Strength training, which is performed to improve muscle strength and muscle endurance, or aerobic exercise programmes, which are designed to improve cardiorespiratory endurance, might optimise physical fitness and prevent additional muscle wasting in people with muscle disease. However, people with muscle disease and some clinicians are still afraid of overuse and have a cautious approach to training. This updated review (most recent date of search 2 July 2012) included two eligible trials of strength training in people with facioscapulohumeral muscular dystrophy (FSHD) and myotonic dystrophy (101 participants), two trials of strength training combined with aerobic exercise in people with mitochondrial myopathy (18 participants) and myotonic dystrophy type I (35 participants) and one trial of aerobic exercise in people with polymyositis and dermatomyositis (14 participants). These trials showed that moderate-intensity strength training in people with myotonic dystrophy or with FSHD, and aerobic exercise training in people with dermatomyositis or polymyositis appear not to harm muscles. Strength training combined with aerobic exercise appears to be safe in myotonic dystrophy type I and may be effective in increasing endurance in people with mitochondrial myopathy. Evidence suggests that strength training is not harmful in people in FSHD, myotonic dystrophy, mitochondrial disorders and dermatomyositis and polymyositis, but further research is needed to determine potential benefit.

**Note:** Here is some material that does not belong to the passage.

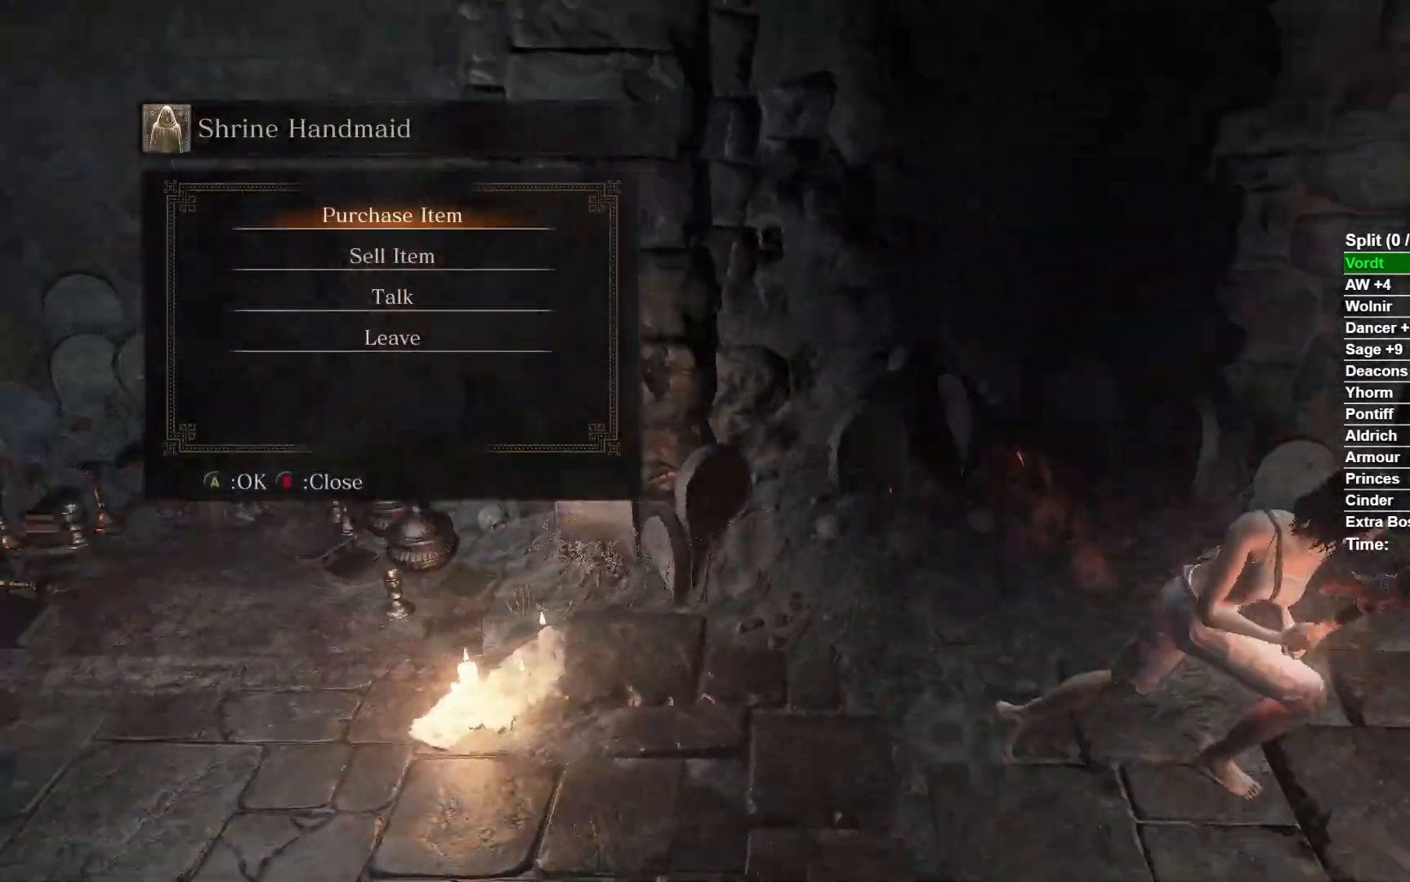
{"buttons": ["A", "B"], "left_stick": "up", "right_stick": "center", "events": [[33, "left_stick", "right"], [133, "left_stick", "up-right"], [283, "right_stick", "center"], [300, "left_stick", "up"], [433, "A", "down"]]}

Moderate-intensity strength training in myotonic dystrophy and FSHD and aerobic exercise training in dermatomyositis and polymyositis and myotonic dystrophy type I appear to do no harm, but there is insufficient evidence to conclude that they offer benefit. In mitochondrial myopathy, aerobic exercise combined with strength training appears to be safe and may be effective in increasing submaximal endurance capacity. Limitations in the design of studies in other muscle diseases prevent more general conclusions in these disorders.
Strength training or aerobic exercise programmes might optimise muscle and cardiorespiratory function and prevent additional disuse atrophy and deconditioning in people with a muscle disease. This is an update of a review first published in 2004.
To examine the safety and efficacy of strength training and aerobic exercise training in people with a muscle disease.
We searched the Cochrane Neuromuscular Disease Group Specialized Register (July 2012), CENTRAL (2012 Issue 3 of 4), MEDLINE (January 1946 to July 2012), EMBASE (January 1974 to July 2012), EMBASE Classic (1947 to 1973) and CINAHL (January 1982 to July 2012).
Randomised or quasi-randomised controlled trials comparing strength training or aerobic exercise programmes, or both, to no training, and lasting at least six weeks, in people with a well-described diagnosis of a muscle disease.
We did not use the reporting of specific outcomes as a study selection criterion.
Two authors independently assessed trial quality and extracted the data obtained from the full text-articles and from the original investigators. We collected adverse event data from included studies.
We included five trials (170 participants). The first trial compared the effect of strength training versus no training in 36 people with myotonic dystrophy. The second trial compared aerobic exercise training versus no training in 14 people with polymyositis and dermatomyositis. The third trial compared strength training versus no training in a factorial trial that also compared albuterol with placebo, in 65 people with facioscapulohumeral muscular dystrophy (FSHD). The fourth trial compared combined strength training and aerobic exercise versus no training in 18 people with mitochondrial myopathy. The fifth trial compared combined strength training and aerobic exercise versus no training in 35 people with myotonic dystrophy type 1.
In both myotonic dystrophy trials and the dermatomyositis and polymyositis trial there were no significant differences between training and non-training groups for primary and secondary outcome measures. The risk of bias of the strength training trial in myotonic dystrophy and the aerobic exercise trial in polymyositis and dermatomyositis was judged as uncertain, and for the combined strength training and aerobic exercise trial, the risk of bias was judged as adequate. In the FSHD trial, for which the risk of bias was judged as adequate, a +1.17 kg difference (95% confidence interval (CI) 0.18 to 2.16) in dynamic strength of elbow flexors in favour of the training group reached statistical significance. In the mitochondrial myopathy trial, there were no significant differences in dynamic strength measures between training and non-training groups. Exercise duration and distance cycled in a submaximal endurance test increased significantly in the training group compared to the control group. The differences in mean time and mean distance cycled till exhaustion between groups were 23.70 min (95% CI 2.63 to 44.77) and 9.70 km (95% CI 1.51 to 17.89), respectively. The risk of bias was judged as uncertain. In all trials, no adverse events were reported.